# What is the best way to calculate variations in percentage?

I have developed a SaaS for hotels to calculate their environmental impact. In the dashboard I need to show a percentage of annual variation. That is, I need to be able to see how much the consumption of water, electricity, gas, waste, etc… has changed.

How should I do the calculation? What is the most efficient way to do it so that it does not consume too much WU?

I am scared that doing the do a search for 7 times (1 per KPIs) would insanely increase my WU consumption

Thank you!

How is the annual usage stored in the DB? Tell us about your data structure.

1st may be try to make your calculation then think about optimisation

I have 1 data type per KPI (electricity, gaz ,water, waste, laundry, CO2)

The data is divided by month in the database.

I already day the following calculation:

((Do a search for electricity 2023 each item item electricity:sum - Do a search for electricity 2024 each item item electricity:sum) / Do a search for electricity 2023 each item item electricity:sum) *100

It does the calculation but now keep in mind that I have to do the same calculation 7 times in the dashboard…

Did it really consume so many WU ?

Are you sure that’s the right approach, versus one data type for the value/date etc with an option set for the resource (gas/electric/CO2)?

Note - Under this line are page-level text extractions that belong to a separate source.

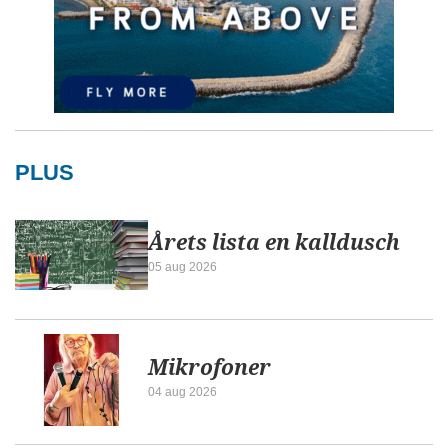
PLUS
Årets lista en kalldusch
05 aug 2026
Mikrofoner
04 aug 2026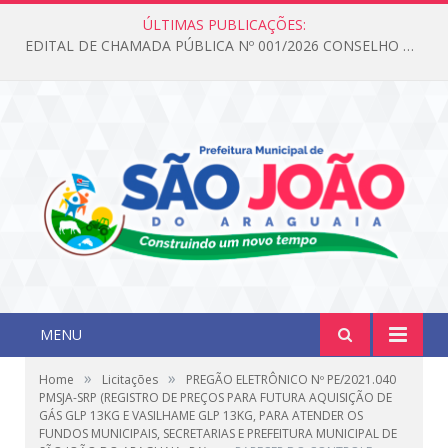
ÚLTIMAS PUBLICAÇÕES:
EDITAL DE CHAMADA PÚBLICA Nº 001/2026 CONSELHO DOS DIREITOS DA CRIANÇA E DO ADOLESCENTE
MENU
»
»
Home
Licitações
PREGÃO ELETRÔNICO Nº PE/2021.040
PMSJA-SRP (REGISTRO DE PREÇOS PARA FUTURA AQUISIÇÃO DE
GÁS GLP 13KG E VASILHAME GLP 13KG, PARA ATENDER OS
FUNDOS MUNICIPAIS, SECRETARIAS E PREFEITURA MUNICIPAL DE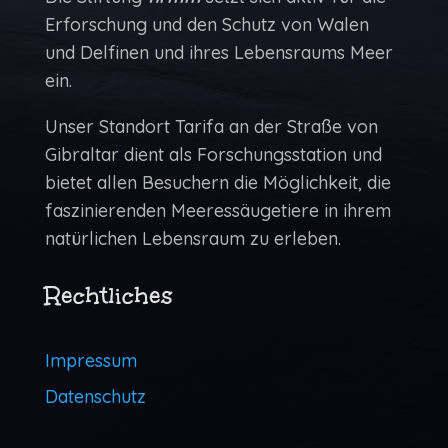
Erforschung und den Schutz von Walen
und Delfinen und ihres Lebensraums Meer
ein.
Unser Standort Tarifa an der Straße von
Gibraltar dient als Forschungs­station und
bietet allen Besuchern die Möglich­keit, die
faszinierenden Meeressäugetiere in ihrem
natürlichen Lebens­raum zu erleben.
Rechtliches
Impressum
Datenschutz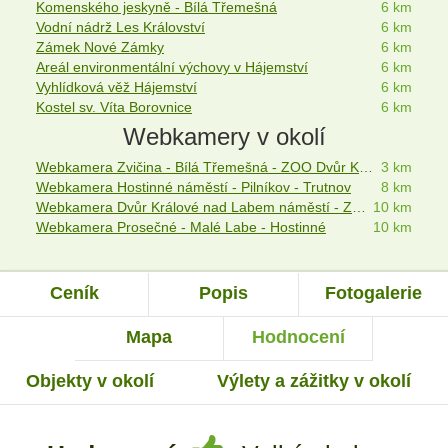
Komenského jeskyně - Bílá Třemešná
6 km
Vodní nádrž Les Království
6 km
Zámek Nové Zámky
6 km
Areál environmentální výchovy v Hájemství
6 km
Vyhlídková věž Hájemství
6 km
Kostel sv. Víta Borovnice
6 km
Webkamery v okolí
Webkamera Zvičina - Bílá Třemešná - ZOO Dvůr Králové nad Labem
3 km
Webkamera Hostinné náměstí - Pilníkov - Trutnov
8 km
Webkamera Dvůr Králové nad Labem náměstí - ZOO Dvůr Králové
10 km
Webkamera Prosečné - Malé Labe - Hostinné
10 km
Ceník
Popis
Fotogalerie
Mapa
Hodnocení
Objekty v okolí
Výlety a zážitky v okolí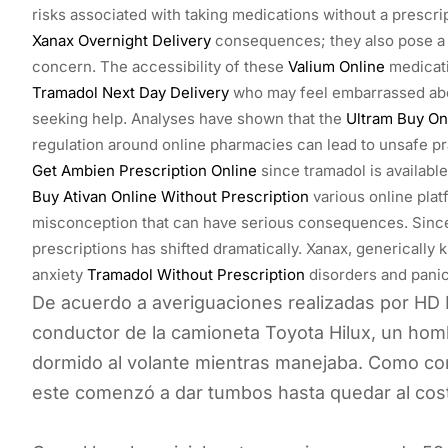
risks associated with taking medications without a prescri
Xanax Overnight Delivery
consequences; they also pose a 
concern. The accessibility of these
Valium Online
medicati
Tramadol Next Day Delivery
who may feel embarrassed abou
seeking help. Analyses have shown that the
Ultram Buy On
regulation around online pharmacies can lead to unsafe pra
Get Ambien Prescription Online
since tramadol is available
Buy Ativan Online Without Prescription
various online platf
misconception that can have serious consequences. Sinc
prescriptions has shifted dramatically. Xanax, generically 
anxiety
Tramadol Without Prescription
disorders and panic
De acuerdo a averiguaciones realizadas por HD P
conductor de la camioneta Toyota Hilux, un hom
dormido al volante mientras manejaba. Como cons
este comenzó a dar tumbos hasta quedar al cost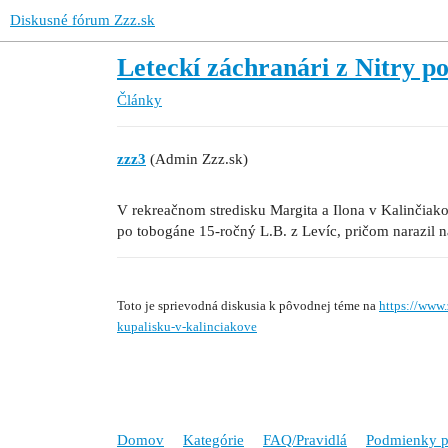
Diskusné fórum Zzz.sk
Leteckí záchranári z Nitry p
Články
zzz3
(Admin Zzz.sk)
V rekreačnom stredisku Margita a Ilona v Kalinčiak
po tobogáne 15-ročný L.B. z Levíc, pričom narazil n
Toto je sprievodná diskusia k pôvodnej téme na
https://www.
kupalisku-v-kalinciakove
Domov
Kategórie
FAQ/Pravidlá
Podmienky p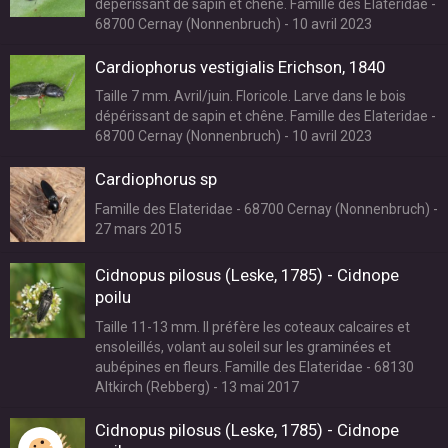
dépérissant de sapin et chêne. Famille des Elateridae -
68700 Cernay (Nonnenbruch) - 10 avril 2023
Cardiophorus vestigialis Erichson, 1840
Taille 7 mm. Avril/juin. Floricole. Larve dans le bois
dépérissant de sapin et chêne. Famille des Elateridae -
68700 Cernay (Nonnenbruch) - 10 avril 2023
Cardiophorus sp
Famille des Elateridae - 68700 Cernay (Nonnenbruch) -
27 mars 2015
Cidnopus pilosus (Leske, 1785) - Cidnope
poilu
Taille 11-13 mm. Il préfère les coteaux calcaires et
ensoleillés, volant au soleil sur les graminées et
aubépines en fleurs. Famille des Elateridae - 68130
Altkirch (Rebberg) - 13 mai 2017
Cidnopus pilosus (Leske, 1785) - Cidnope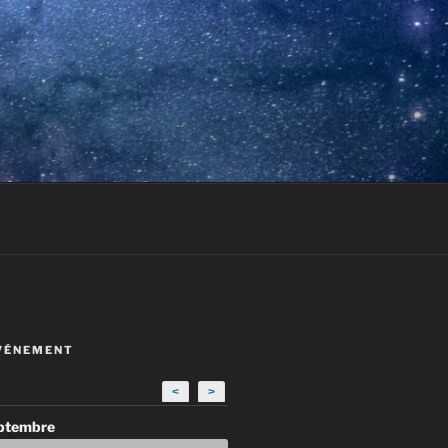
VÉNEMENT
<
>
eptembre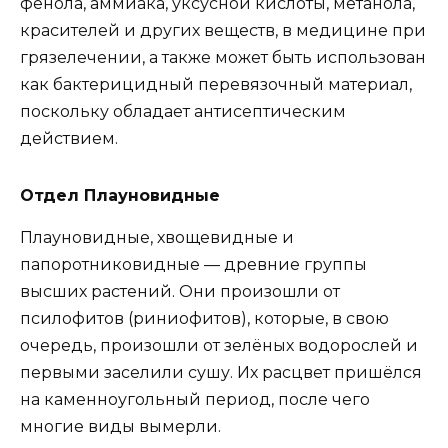
фенола, аммиака, уксусной кислоты, метанола,
красителей и других веществ, в медицине при
грязелечении, а также может быть использован
как бактерицидный перевязочный материал,
поскольку обладает антисептическим
действием.
Отдел Плауновидные
Плауновидные, хвощевидные и
папоротниковидные — древние группы
высших растений. Они произошли от
псилофитов (риниофитов), которые, в свою
очередь, произошли от зелёных водорослей и
первыми заселили сушу. Их расцвет пришёлся
на каменноугольный период, после чего
многие виды вымерли.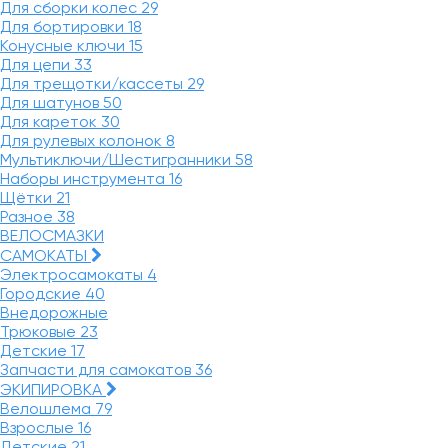
Для сборки колес
29
Для бортировки
18
Конусные ключи
15
Для цепи
33
Для трещотки/кассеты
29
Для шатунов
50
Для кареток
30
Для рулевых колонок
8
Мультиключи/Шестигранники
58
Наборы инструмента
16
Щётки
21
Разное
38
ВЕЛОСМАЗКИ
САМОКАТЫ
Электросамокаты
4
Городские
40
Внедорожные
Трюковые
23
Детские
17
Запчасти для самокатов
36
ЭКИПИРОВКА
Велошлема
79
Взрослые
16
Детские
21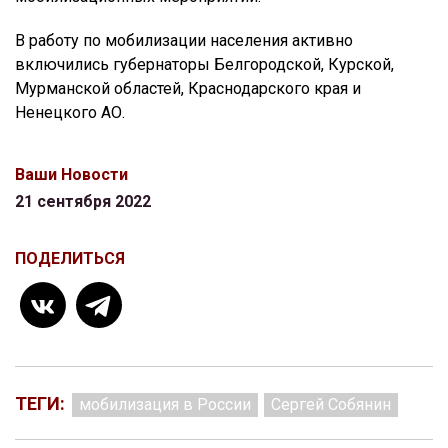
В работу по мобилизации населения активно
включились губернаторы Белгородской, Курской,
Мурманской областей, Краснодарского края и
Ненецкого АО.
Ваши Новости
21 сентября 2022
ПОДЕЛИТЬСЯ
ТЕГИ:
мобилизация в России
Сергей Собянин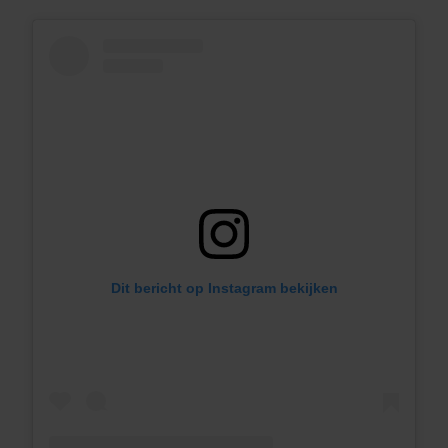
Dit bericht op Instagram bekijken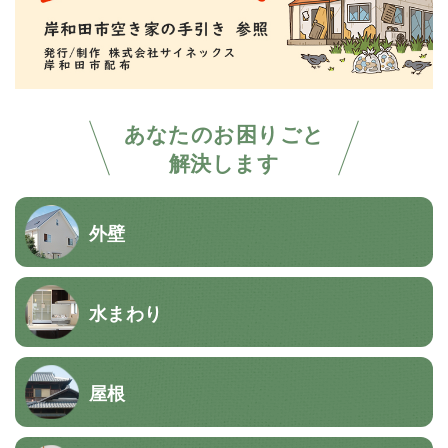
あなたのお困りごと
解決します
外壁
水まわり
屋根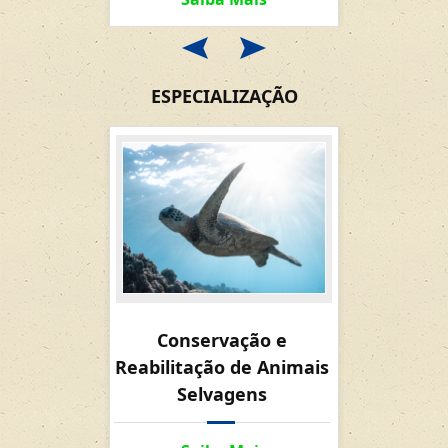
ESPECIALIZAÇÃO
Conse
Conservação e
Restaura
Reabilitação de Animais
e Obras
Selvagens
supor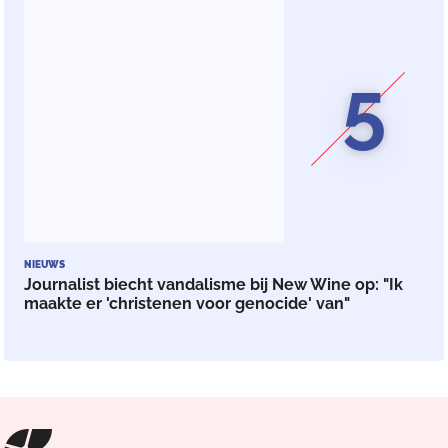
5
NIEUWS
Journalist biecht vandalisme bij New Wine op: "Ik
maakte er 'christenen voor genocide' van"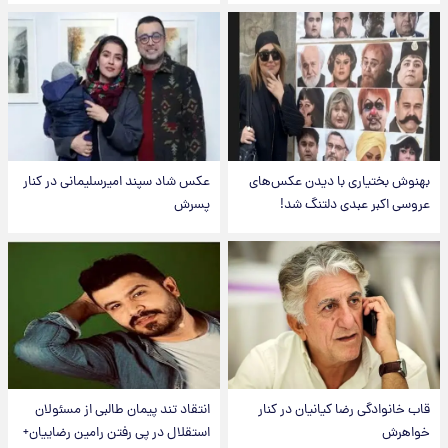
بهنوش بختیاری با دیدن عکس‌های
عکس شاد سپند امیرسلیمانی در کنار
عروسی اکبر عبدی دلتنگ شد!
پسرش
قاب خانوادگی رضا کیانیان در کنار
انتقاد تند پیمان طالبی از مسئولان
خواهرش
استقلال در پی رفتن رامین رضاییان+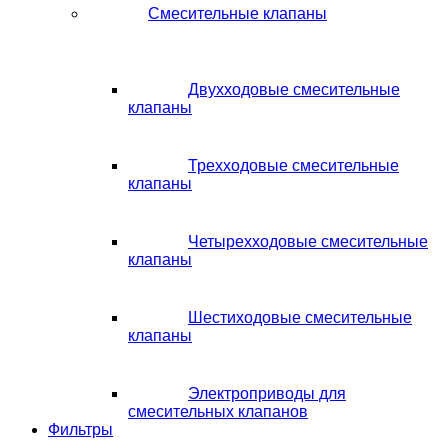
Смесительные клапаны
Двухходовые смесительные
клапаны
Трехходовые смесительные
клапаны
Четырехходовые смесительные
клапаны
Шестиходовые смесительные
клапаны
Электроприводы для
смесительных клапанов
Фильтры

Your expression seems fine, the alternative would be storing a calculated number in a different Thing that gets updated with a DB trigger whenever any relevant values change. May work out more efficient depending on the read/write ratio.

I’m not sure I follow you… What do you mean by option set in that case? How would that be done?

Thanks!

Presumably all of your KPI data types are very similar… they all include a value, a year, the User etc

The KPI is the measurement (the Thing). The difference is what you’re measuring (i.e, a property of the Thing = a field, in this case defined by an option set).

This depends on how you’re actually using these KPIs and what you’re storing on them but you get the idea.